Work item → Put each line of the entries below into a Markdown table with two columns, Row and Line. Give each row a number and leave out the blank lines.
+---+
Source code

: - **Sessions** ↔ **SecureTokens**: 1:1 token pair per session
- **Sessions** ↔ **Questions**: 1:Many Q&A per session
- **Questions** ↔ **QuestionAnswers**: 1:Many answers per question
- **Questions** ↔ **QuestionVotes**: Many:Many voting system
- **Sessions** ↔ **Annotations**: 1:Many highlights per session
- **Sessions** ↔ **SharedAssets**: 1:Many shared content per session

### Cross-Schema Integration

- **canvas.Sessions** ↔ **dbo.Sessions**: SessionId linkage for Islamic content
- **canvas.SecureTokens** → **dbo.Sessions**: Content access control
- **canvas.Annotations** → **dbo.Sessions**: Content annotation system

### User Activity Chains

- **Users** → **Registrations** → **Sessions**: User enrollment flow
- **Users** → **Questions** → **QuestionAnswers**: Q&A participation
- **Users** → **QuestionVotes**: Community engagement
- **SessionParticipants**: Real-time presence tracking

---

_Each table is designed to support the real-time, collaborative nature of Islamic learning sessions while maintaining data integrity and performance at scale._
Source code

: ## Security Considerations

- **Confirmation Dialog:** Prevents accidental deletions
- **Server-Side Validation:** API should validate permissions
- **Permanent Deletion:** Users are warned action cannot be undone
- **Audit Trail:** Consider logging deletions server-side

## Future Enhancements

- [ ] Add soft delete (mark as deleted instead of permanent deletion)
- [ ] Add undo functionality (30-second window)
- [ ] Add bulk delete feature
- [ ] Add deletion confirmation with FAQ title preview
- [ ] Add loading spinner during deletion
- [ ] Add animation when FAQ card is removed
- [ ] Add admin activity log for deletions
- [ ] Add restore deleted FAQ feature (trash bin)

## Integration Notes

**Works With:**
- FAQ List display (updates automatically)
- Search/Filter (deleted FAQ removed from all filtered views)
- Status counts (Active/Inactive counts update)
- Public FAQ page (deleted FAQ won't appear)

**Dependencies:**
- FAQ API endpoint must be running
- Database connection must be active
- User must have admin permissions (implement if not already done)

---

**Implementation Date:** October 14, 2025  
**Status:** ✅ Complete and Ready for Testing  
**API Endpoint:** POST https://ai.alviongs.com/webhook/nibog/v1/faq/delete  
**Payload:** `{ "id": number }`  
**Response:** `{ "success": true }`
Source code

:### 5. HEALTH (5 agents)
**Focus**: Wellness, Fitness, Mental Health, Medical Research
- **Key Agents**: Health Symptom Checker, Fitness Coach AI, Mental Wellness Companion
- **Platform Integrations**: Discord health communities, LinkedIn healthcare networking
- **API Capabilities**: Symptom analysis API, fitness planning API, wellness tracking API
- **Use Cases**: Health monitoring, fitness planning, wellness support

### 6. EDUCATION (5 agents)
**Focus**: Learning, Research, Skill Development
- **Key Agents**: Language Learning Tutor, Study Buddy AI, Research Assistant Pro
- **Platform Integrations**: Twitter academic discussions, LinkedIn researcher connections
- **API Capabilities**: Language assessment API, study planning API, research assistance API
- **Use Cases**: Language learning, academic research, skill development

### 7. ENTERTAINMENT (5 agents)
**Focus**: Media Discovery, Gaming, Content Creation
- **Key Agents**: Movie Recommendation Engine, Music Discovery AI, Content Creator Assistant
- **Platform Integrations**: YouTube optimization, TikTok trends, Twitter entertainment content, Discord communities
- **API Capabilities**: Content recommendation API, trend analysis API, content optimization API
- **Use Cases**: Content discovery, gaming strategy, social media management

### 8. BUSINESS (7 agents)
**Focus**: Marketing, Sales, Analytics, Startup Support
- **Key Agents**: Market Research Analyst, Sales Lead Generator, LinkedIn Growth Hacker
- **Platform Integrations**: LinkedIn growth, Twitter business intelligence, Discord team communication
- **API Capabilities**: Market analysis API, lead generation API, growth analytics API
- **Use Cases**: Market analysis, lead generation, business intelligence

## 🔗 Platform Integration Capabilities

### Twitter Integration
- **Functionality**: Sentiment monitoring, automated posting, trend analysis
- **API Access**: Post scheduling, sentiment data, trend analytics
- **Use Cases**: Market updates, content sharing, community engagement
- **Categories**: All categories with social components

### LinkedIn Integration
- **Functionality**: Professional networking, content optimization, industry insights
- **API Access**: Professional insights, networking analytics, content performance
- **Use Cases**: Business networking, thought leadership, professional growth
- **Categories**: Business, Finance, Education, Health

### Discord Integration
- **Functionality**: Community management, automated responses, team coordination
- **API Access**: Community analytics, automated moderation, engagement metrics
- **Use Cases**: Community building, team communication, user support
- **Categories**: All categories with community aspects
+---+
Task output →
| Row | Line |
|---|---|
| 1 | Source code |
| 2 | : - **Sessions** ↔ **SecureTokens**: 1:1 token pair per session |
| 3 | - **Sessions** ↔ **Questions**: 1:Many Q&A per session |
| 4 | - **Questions** ↔ **QuestionAnswers**: 1:Many answers per question |
| 5 | - **Questions** ↔ **QuestionVotes**: Many:Many voting system |
| 6 | - **Sessions** ↔ **Annotations**: 1:Many highlights per session |
| 7 | - **Sessions** ↔ **SharedAssets**: 1:Many shared content per session |
| 8 | ### Cross-Schema Integration |
| 9 | - **canvas.Sessions** ↔ **dbo.Sessions**: SessionId linkage for Islamic content |
| 10 | - **canvas.SecureTokens** → **dbo.Sessions**: Content access control |
| 11 | - **canvas.Annotations** → **dbo.Sessions**: Content annotation system |
| 12 | ### User Activity Chains |
| 13 | - **Users** → **Registrations** → **Sessions**: User enrollment flow |
| 14 | - **Users** → **Questions** → **QuestionAnswers**: Q&A participation |
| 15 | - **Users** → **QuestionVotes**: Community engagement |
| 16 | - **SessionParticipants**: Real-time presence tracking |
| 17 | --- |
| 18 | _Each table is designed to support the real-time, collaborative nature of Islamic learning sessions while maintaining data integrity and performance at scale._ |
| 19 | Source code |
| 20 | : ## Security Considerations |
| 21 | - **Confirmation Dialog:** Prevents accidental deletions |
| 22 | - **Server-Side Validation:** API should validate permissions |
| 23 | - **Permanent Deletion:** Users are warned action cannot be undone |
| 24 | - **Audit Trail:** Consider logging deletions server-side |
| 25 | ## Future Enhancements |
| 26 | - [ ] Add soft delete (mark as deleted instead of permanent deletion) |
| 27 | - [ ] Add undo functionality (30-second window) |
| 28 | - [ ] Add bulk delete feature |
| 29 | - [ ] Add deletion confirmation with FAQ title preview |
| 30 | - [ ] Add loading spinner during deletion |
| 31 | - [ ] Add animation when FAQ card is removed |
| 32 | - [ ] Add admin activity log for deletions |
| 33 | - [ ] Add restore deleted FAQ feature (trash bin) |
| 34 | ## Integration Notes |
| 35 | **Works With:** |
| 36 | - FAQ List display (updates automatically) |
| 37 | - Search/Filter (deleted FAQ removed from all filtered views) |
| 38 | - Status counts (Active/Inactive counts update) |
| 39 | - Public FAQ page (deleted FAQ won't appear) |
| 40 | **Dependencies:** |
| 41 | - FAQ API endpoint must be running |
| 42 | - Database connection must be active |
| 43 | - User must have admin permissions (implement if not already done) |
| 44 | --- |
| 45 | **Implementation Date:** October 14, 2025   |
| 46 | **Status:** ✅ Complete and Ready for Testing   |
| 47 | **API Endpoint:** POST https://ai.alviongs.com/webhook/nibog/v1/faq/delete   |
| 48 | **Payload:** `{ "id": number }`   |
| 49 | **Response:** `{ "success": true }` |
| 50 | Source code |
| 51 | :### 5. HEALTH (5 agents) |
| 52 | **Focus**: Wellness, Fitness, Mental Health, Medical Research |
| 53 | - **Key Agents**: Health Symptom Checker, Fitness Coach AI, Mental Wellness Companion |
| 54 | - **Platform Integrations**: Discord health communities, LinkedIn healthcare networking |
| 55 | - **API Capabilities**: Symptom analysis API, fitness planning API, wellness tracking API |
| 56 | - **Use Cases**: Health monitoring, fitness planning, wellness support |
| 57 | ### 6. EDUCATION (5 agents) |
| 58 | **Focus**: Learning, Research, Skill Development |
| 59 | - **Key Agents**: Language Learning Tutor, Study Buddy AI, Research Assistant Pro |
| 60 | - **Platform Integrations**: Twitter academic discussions, LinkedIn researcher connections |
| 61 | - **API Capabilities**: Language assessment API, study planning API, research assistance API |
| 62 | - **Use Cases**: Language learning, academic research, skill development |
| 63 | ### 7. ENTERTAINMENT (5 agents) |
| 64 | **Focus**: Media Discovery, Gaming, Content Creation |
| 65 | - **Key Agents**: Movie Recommendation Engine, Music Discovery AI, Content Creator Assistant |
| 66 | - **Platform Integrations**: YouTube optimization, TikTok trends, Twitter entertainment content, Discord communities |
| 67 | - **API Capabilities**: Content recommendation API, trend analysis API, content optimization API |
| 68 | - **Use Cases**: Content discovery, gaming strategy, social media management |
| 69 | ### 8. BUSINESS (7 agents) |
| 70 | **Focus**: Marketing, Sales, Analytics, Startup Support |
| 71 | - **Key Agents**: Market Research Analyst, Sales Lead Generator, LinkedIn Growth Hacker |
| 72 | - **Platform Integrations**: LinkedIn growth, Twitter business intelligence, Discord team communication |
| 73 | - **API Capabilities**: Market analysis API, lead generation API, growth analytics API |
| 74 | - **Use Cases**: Market analysis, lead generation, business intelligence |
| 75 | ## 🔗 Platform Integration Capabilities |
| 76 | ### Twitter Integration |
| 77 | - **Functionality**: Sentiment monitoring, automated posting, trend analysis |
| 78 | - **API Access**: Post scheduling, sentiment data, trend analytics |
| 79 | - **Use Cases**: Market updates, content sharing, community engagement |
| 80 | - **Categories**: All categories with social components |
| 81 | ### LinkedIn Integration |
| 82 | - **Functionality**: Professional networking, content optimization, industry insights |
| 83 | - **API Access**: Professional insights, networking analytics, content performance |
| 84 | - **Use Cases**: Business networking, thought leadership, professional growth |
| 85 | - **Categories**: Business, Finance, Education, Health |
| 86 | ### Discord Integration |
| 87 | - **Functionality**: Community management, automated responses, team coordination |
| 88 | - **API Access**: Community analytics, automated moderation, engagement metrics |
| 89 | - **Use Cases**: Community building, team communication, user support |
| 90 | - **Categories**: All categories with community aspects |